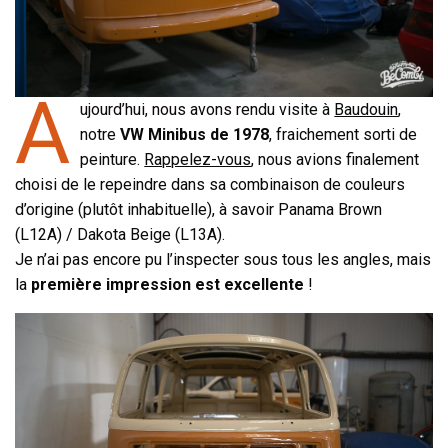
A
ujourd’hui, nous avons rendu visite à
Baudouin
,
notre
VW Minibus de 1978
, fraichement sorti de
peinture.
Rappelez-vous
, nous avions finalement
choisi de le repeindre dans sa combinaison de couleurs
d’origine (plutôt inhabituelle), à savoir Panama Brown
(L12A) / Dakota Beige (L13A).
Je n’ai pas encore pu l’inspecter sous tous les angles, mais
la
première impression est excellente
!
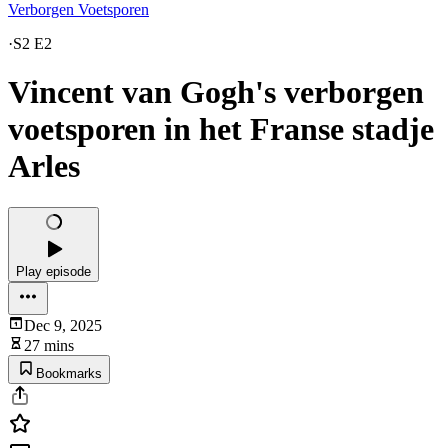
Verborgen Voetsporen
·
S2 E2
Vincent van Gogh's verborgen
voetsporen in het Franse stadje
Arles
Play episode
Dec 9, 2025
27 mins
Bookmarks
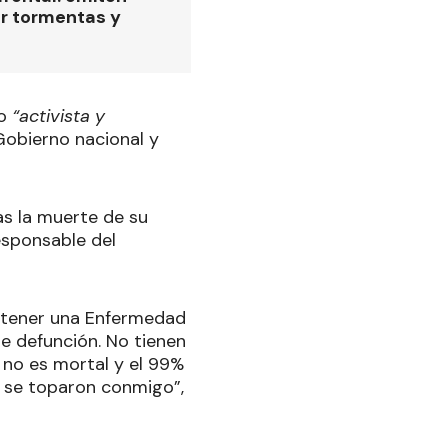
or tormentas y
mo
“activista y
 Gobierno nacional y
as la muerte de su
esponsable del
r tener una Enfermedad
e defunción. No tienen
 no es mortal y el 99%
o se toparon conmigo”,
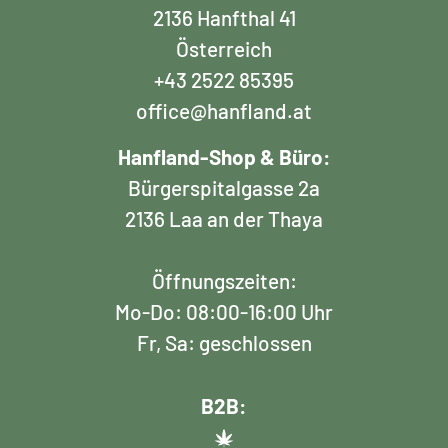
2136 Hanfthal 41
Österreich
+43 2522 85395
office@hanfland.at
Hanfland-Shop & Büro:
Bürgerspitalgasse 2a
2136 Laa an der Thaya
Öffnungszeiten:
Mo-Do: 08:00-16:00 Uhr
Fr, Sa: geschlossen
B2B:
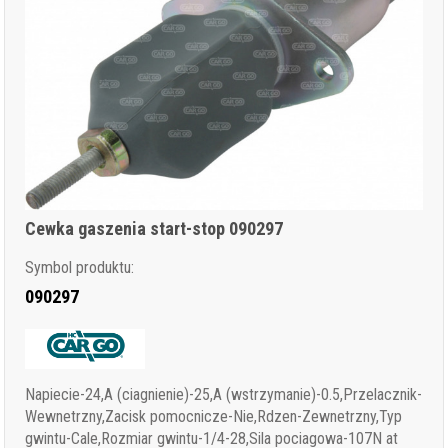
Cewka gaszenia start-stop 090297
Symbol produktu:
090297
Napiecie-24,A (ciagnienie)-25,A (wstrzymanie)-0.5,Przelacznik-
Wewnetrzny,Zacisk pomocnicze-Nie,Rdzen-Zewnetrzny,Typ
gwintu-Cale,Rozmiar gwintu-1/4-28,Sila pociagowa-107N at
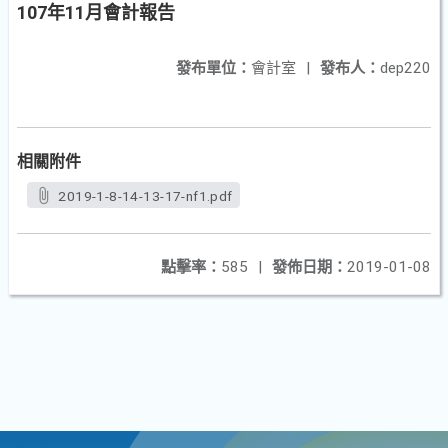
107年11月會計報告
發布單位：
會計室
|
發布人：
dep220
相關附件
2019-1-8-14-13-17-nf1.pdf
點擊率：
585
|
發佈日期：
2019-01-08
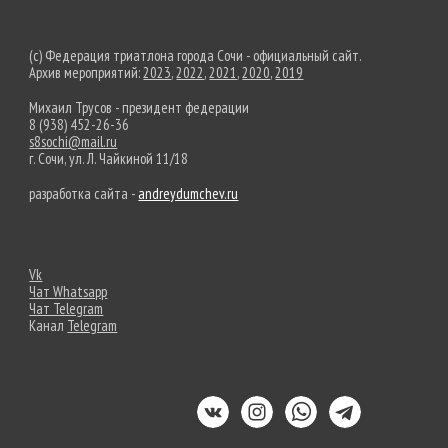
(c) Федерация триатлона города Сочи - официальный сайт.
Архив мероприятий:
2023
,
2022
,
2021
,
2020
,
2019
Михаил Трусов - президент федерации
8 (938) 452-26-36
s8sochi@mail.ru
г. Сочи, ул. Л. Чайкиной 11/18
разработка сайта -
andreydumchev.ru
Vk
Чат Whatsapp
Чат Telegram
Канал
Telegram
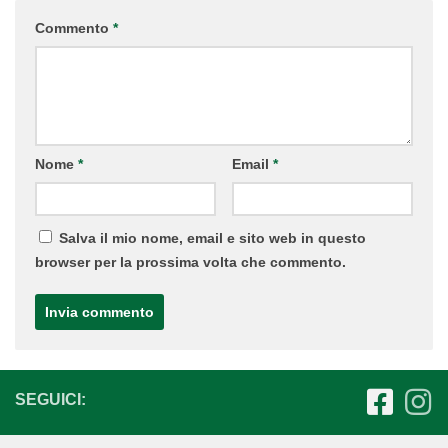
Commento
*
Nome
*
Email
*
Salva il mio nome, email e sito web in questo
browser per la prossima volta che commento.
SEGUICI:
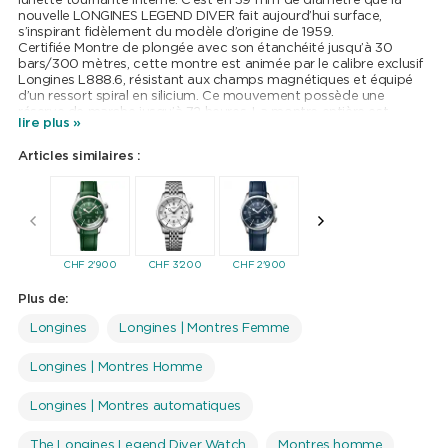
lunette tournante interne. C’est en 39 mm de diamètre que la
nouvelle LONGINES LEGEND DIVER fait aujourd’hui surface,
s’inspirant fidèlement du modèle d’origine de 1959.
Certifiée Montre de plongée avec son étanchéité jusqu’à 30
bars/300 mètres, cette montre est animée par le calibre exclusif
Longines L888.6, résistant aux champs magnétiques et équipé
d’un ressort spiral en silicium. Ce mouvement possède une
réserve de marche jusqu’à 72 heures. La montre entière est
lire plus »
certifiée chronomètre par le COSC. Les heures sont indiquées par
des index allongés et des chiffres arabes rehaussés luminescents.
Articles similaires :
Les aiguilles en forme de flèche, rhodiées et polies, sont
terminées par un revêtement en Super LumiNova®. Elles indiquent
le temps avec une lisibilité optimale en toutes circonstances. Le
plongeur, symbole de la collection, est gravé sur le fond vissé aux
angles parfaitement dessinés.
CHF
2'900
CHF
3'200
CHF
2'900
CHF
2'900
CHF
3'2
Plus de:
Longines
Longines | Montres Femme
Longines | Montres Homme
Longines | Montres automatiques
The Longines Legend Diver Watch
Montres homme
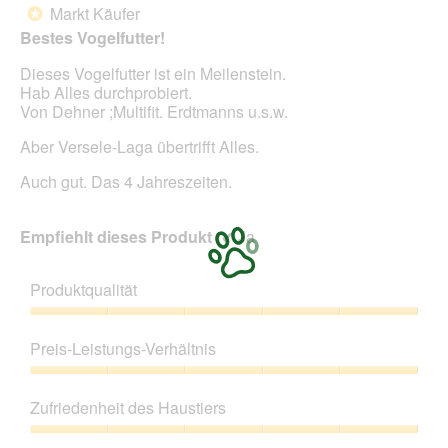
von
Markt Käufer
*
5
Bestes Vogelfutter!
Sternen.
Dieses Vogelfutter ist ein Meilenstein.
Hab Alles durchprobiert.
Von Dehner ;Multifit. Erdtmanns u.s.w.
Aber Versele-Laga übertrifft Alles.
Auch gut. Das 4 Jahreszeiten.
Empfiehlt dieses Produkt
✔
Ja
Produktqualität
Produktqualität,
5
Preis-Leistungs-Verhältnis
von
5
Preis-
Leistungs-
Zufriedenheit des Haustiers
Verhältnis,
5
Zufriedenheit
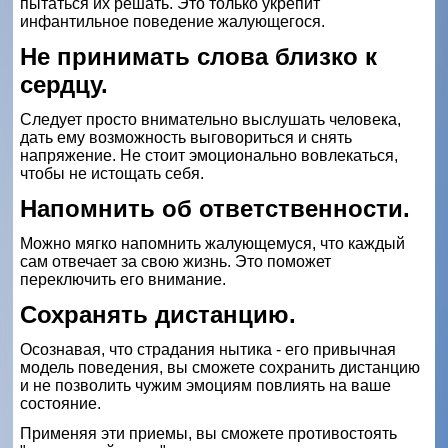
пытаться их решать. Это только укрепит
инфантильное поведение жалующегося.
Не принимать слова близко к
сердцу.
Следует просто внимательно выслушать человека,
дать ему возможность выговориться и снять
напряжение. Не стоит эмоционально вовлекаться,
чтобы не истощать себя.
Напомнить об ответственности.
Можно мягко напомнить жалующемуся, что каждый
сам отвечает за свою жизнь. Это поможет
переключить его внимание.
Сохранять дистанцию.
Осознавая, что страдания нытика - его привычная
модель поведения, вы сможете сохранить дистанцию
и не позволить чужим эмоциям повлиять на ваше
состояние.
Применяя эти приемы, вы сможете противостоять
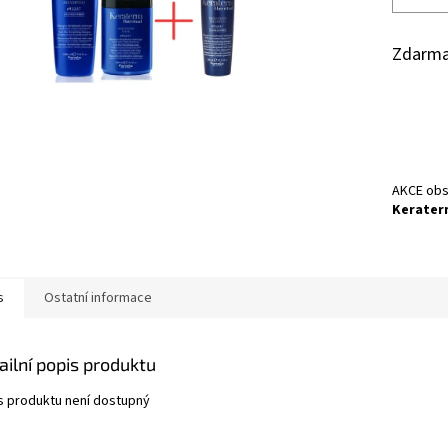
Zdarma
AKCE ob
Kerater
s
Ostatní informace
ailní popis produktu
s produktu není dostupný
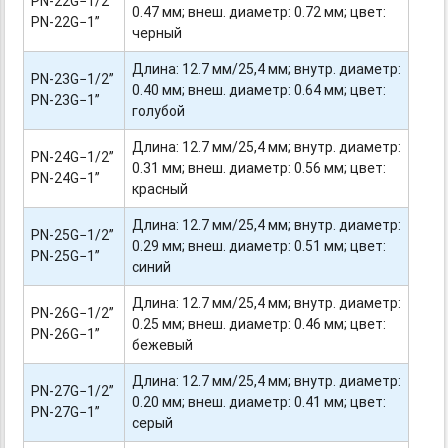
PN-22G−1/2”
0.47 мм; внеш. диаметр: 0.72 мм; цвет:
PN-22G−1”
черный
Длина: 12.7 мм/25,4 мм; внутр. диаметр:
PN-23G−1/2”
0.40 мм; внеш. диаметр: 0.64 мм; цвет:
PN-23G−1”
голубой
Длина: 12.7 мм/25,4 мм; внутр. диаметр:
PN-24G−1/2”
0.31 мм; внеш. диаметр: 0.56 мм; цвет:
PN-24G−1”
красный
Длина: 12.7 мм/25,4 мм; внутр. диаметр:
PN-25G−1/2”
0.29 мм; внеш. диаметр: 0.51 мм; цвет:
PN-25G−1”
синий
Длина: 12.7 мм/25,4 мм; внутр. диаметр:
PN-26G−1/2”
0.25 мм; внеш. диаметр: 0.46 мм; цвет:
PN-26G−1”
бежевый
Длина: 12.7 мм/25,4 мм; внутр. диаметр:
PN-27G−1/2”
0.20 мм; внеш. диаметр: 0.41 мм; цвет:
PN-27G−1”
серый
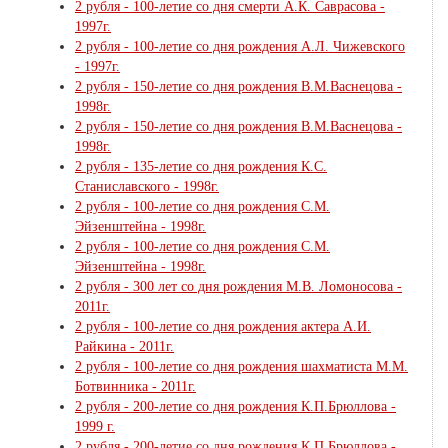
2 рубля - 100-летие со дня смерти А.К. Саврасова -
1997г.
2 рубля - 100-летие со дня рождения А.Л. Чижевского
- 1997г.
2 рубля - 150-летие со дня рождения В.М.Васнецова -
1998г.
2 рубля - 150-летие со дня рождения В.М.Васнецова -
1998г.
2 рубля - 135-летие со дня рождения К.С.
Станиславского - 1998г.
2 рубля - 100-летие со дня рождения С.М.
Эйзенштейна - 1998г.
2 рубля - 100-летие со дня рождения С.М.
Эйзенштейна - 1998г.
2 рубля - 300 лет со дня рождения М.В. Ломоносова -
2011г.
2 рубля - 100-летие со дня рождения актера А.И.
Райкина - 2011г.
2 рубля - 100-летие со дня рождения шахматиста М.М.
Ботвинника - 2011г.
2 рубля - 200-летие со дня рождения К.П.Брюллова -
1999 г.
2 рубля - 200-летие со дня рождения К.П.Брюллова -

####################

**What you have to do:**
Show each line in the entries that holds the string "nous".

**Reply:**
ujourd’hui, nous avons rendu visite à
, nous avions finalement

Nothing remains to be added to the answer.